Faktor lain yang dianggap penting oleh aliran behavioristik adalah faktor penguatan (reinforcement). Bila penguatan ditambahkan (positive reinforcement) maka respon akan semakin kuat. Begitu pula bila respon dikurangi/dihilangkan (negative reinforcement) maka responpun akan semakin kuat.
Beberapa prinsip dalam teori belajar behavioristik, meliputi: (1) Reinforcement and Punishment; (2) Primary and Secondary Reinforcement;(3) Schedules of Reinforcement; (4) Contingency Management; (5) Stimulus Control in Operant Learning; (6) The Elimination of Responses (Gage, Berliner, 1984).
Tokoh-tokoh aliran behavioristik di antaranya adalah Thorndike,Watson, Clark Hull, Edwin Guthrie, dan Skinner. Berikut akan dibahas karya-karya para tokoh aliran behavioristik.
a.1 Teori Belajar Menurut Thorndike
Menurut Thorndike, belajar adalah proses interaksi antara stimulus dan respon. Stimulus adalah apa yang merangsang terjadinya kegiatan belajar seperti pikiran, perasaan, atau hal-hal lain yang dapat ditangkap melalui alat indera. Sedangkan respon adalah reaksi yang dimunculkan peserta didik ketika belajar, yang dapat pula berupa pikiran, perasaan, atau gerakan/tindakan. Jadi perubahan tingkah laku akibat kegiatan belajar dapat berwujud konkrit, yaitu yang dapat diamati, atau tidak konkrit yaitu yang tidak dapat diamati. Meskipun aliran behaviorisme sangat mengutamakan pengukuran, tetapi tidak dapat menjelaskan bagaimana cara mengukur tingkah laku yang tidak dapat diamati.
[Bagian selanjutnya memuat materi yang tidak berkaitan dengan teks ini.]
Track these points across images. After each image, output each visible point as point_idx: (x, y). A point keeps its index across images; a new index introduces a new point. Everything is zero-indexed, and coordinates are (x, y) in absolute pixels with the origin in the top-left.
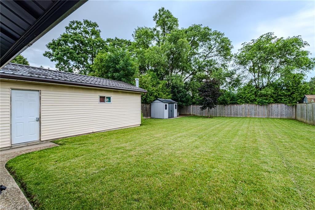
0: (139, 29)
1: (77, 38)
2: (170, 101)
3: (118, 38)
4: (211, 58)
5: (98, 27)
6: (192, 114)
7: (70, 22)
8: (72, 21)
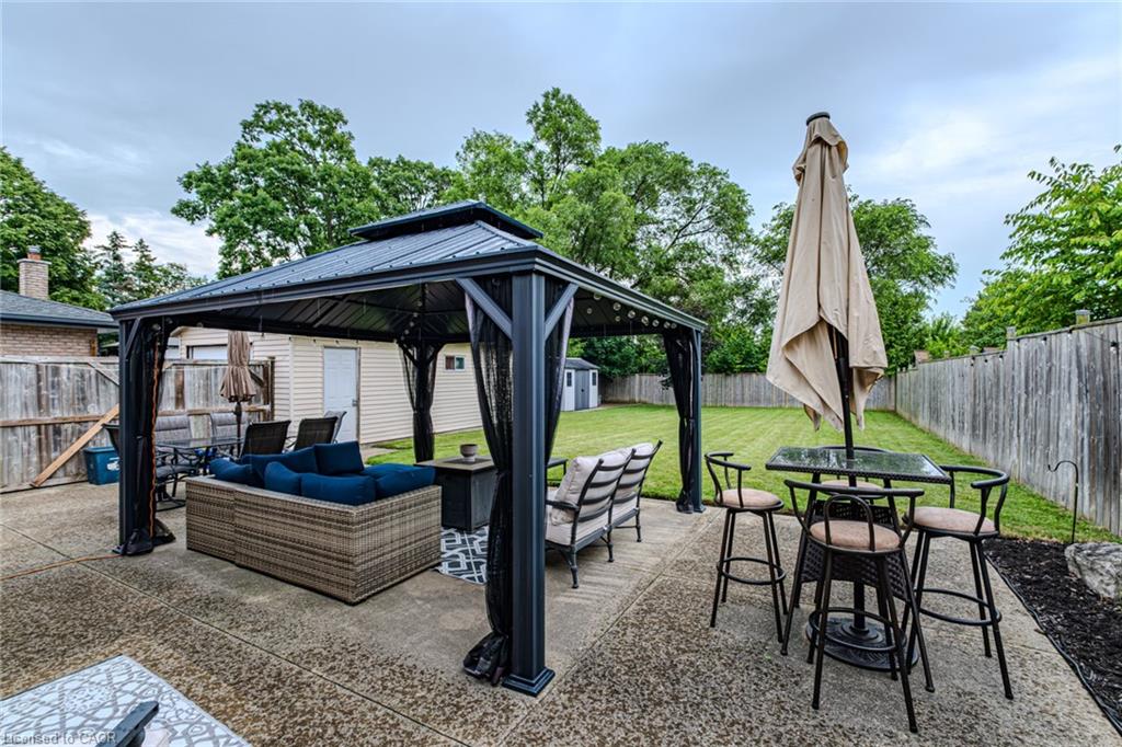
0: (478, 135)
1: (288, 163)
2: (577, 362)
3: (406, 160)
4: (692, 238)
5: (345, 123)
6: (637, 399)
7: (257, 106)
8: (264, 103)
Teori Thorndike ini disebut pula dengan teori koneksionisme (Slavin, 2000).
Ada tiga hukum belajar yang utama, yakni (1) hukum efek; (2) hukum latihan dan (3) hukum kesiapan (Bell, Gredler, 1991). Ketiga hukum ini menjelaskan bagaimana hal-hal tertentu dapat memperkuat respon.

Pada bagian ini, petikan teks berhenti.